Los síntomas que los propietarios mencionan con mayor frecuencia son:
- una disminución constante e inexplicable del nivel de líquido refrigerante,
- un mensaje de aviso «Añadir líquido refrigerante» en el salpicadero,
- un olor a líquido caliente después de un trayecto,
- huellas blancas o rosadas secas alrededor del colector de admisión,
- gotas de líquido debajo del vehículo,
- una fuga localizada en la parte trasera del motor, difícil de detectar a simple vista.
El problema es que esta pieza se encuentra en una zona de difícil acceso, a menudo oculta por el colector de admisión. Muchos propietarios conducen durante varias semanas reponiendo líquido antes de darse cuenta del origen exacto de la fuga, lo que supone un riesgo real de sobrecalentamiento del motor si la fuga se agrava repentinamente.
¿Por qué se utiliza una pieza de plástico en un motor sometido a tanto esfuerzo?
Es lógico preguntarse por qué un fabricante como BMW ha tomado esta decisión. La respuesta se resume en dos palabras: coste y peso. El plástico inyectado resulta más barato de producir en serie que una pieza de aluminio mecanizada o fundida, y permite un ligero ahorro de peso. Sobre el papel, esta elección se justifica en la fase de diseño. En la práctica, tras varios años de uso real, es uno de los puntos débiles más documentados de estos motores, hasta el punto de ser ampliamente debatido en los foros técnicos y entre los especialistas en BMW diésel.

La solución: sustituir el plástico por aluminio
Ante esta constatación, se ha ido imponiendo progresivamente una solución entre los profesionales y los aficionados: sustituir la pieza de plástico original por una versión mecanizada en aluminio, diseñada para reproducir exactamente las dimensiones, el montaje y la junta tórica originales.
Esa es precisamente la filosofía de nuestra Tubo de refrigerante reforzado de aluminio para BMW N47/N57, que reproduce en todos los aspectos las dimensiones del conjunto original de BMW (referencia sustituida: 11127810707) sin necesidad de realizar modificación alguna.

Extractos de datos
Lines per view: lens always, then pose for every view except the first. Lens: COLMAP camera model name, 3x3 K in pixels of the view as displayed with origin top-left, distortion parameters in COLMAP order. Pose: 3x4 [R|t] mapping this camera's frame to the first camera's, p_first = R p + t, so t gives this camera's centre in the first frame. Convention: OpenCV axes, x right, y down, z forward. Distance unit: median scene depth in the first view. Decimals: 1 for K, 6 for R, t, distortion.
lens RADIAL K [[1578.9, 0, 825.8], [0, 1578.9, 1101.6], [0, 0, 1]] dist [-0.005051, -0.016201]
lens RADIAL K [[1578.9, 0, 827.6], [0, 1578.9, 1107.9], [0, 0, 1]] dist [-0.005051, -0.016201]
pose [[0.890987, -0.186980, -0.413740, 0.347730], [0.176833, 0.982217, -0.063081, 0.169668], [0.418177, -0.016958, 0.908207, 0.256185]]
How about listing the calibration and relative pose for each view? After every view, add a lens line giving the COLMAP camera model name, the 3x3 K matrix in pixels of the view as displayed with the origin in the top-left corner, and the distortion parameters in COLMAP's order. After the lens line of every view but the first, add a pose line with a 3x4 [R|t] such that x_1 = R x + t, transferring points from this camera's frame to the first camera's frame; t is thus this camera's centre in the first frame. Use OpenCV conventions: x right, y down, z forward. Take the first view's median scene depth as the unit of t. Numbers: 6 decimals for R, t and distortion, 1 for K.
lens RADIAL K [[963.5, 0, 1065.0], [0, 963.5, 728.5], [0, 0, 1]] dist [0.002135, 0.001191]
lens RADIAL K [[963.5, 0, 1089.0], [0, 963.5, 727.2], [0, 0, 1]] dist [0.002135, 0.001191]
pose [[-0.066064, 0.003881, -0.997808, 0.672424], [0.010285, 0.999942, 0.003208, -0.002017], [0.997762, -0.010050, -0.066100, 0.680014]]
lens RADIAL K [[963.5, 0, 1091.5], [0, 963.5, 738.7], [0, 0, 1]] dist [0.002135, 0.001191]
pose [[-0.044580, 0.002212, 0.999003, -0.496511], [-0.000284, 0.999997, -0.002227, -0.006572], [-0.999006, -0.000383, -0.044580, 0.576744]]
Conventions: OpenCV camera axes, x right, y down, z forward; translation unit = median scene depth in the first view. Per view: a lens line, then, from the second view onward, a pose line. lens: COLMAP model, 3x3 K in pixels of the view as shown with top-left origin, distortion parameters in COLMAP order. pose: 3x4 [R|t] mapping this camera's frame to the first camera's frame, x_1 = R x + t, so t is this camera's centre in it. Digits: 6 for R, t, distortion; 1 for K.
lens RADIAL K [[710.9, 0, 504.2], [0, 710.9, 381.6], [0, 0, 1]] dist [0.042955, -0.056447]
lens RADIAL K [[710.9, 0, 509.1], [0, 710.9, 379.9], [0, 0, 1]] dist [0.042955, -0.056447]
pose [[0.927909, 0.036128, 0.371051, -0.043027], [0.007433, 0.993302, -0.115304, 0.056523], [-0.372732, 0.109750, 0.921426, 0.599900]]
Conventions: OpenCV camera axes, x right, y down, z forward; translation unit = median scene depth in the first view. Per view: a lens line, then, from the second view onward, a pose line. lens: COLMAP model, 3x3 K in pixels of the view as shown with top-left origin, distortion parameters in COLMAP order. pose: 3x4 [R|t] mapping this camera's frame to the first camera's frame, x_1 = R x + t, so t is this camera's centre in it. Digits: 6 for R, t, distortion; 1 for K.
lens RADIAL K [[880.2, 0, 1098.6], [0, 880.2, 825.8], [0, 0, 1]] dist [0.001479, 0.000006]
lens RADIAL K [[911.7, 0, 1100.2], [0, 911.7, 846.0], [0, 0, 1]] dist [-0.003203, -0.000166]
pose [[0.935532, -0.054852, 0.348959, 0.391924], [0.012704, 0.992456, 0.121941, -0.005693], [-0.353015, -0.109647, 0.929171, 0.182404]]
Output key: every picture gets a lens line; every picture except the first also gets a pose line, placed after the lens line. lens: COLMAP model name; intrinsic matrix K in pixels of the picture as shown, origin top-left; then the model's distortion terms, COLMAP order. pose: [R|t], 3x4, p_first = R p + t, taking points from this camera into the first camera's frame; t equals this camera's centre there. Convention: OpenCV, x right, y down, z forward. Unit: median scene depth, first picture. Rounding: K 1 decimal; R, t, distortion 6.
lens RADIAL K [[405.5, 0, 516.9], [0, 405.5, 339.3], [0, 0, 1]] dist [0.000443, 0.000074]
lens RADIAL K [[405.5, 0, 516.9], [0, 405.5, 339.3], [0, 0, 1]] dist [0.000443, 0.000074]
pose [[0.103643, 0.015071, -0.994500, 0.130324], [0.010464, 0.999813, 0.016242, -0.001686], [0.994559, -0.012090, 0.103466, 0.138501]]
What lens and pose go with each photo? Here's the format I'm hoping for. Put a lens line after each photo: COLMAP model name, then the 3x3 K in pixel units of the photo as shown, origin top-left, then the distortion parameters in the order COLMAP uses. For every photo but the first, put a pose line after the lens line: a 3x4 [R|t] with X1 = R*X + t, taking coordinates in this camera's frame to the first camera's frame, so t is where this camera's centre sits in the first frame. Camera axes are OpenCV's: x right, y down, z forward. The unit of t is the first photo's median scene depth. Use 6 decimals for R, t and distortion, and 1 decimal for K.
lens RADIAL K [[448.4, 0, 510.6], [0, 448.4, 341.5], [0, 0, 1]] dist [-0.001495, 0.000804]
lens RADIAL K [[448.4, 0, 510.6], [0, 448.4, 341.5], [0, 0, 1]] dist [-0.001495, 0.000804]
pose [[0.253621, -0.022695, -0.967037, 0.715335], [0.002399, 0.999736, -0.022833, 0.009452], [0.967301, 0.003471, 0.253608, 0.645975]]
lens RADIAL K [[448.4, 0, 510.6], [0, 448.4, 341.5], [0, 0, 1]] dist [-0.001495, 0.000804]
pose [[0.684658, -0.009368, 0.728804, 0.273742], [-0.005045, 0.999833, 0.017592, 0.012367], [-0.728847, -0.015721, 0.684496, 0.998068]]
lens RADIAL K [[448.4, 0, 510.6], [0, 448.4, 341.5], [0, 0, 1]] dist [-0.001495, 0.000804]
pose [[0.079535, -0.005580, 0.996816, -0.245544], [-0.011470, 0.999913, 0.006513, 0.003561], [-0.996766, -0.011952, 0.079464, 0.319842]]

Instrucciones de la tarea
Contesta estas preguntas con datos del texto de la página:
1. ¿Qué mensaje de aviso aparece en el salpicadero entre los síntomas mencionados?
2. ¿Con qué dos palabras se resume la razón por la que se usa una pieza de plástico?
3. ¿Qué referencia original de BMW sustituye el tubo de aluminio?

Respuesta
1. «Añadir líquido refrigerante».
2. Coste y peso.
3. 11127810707.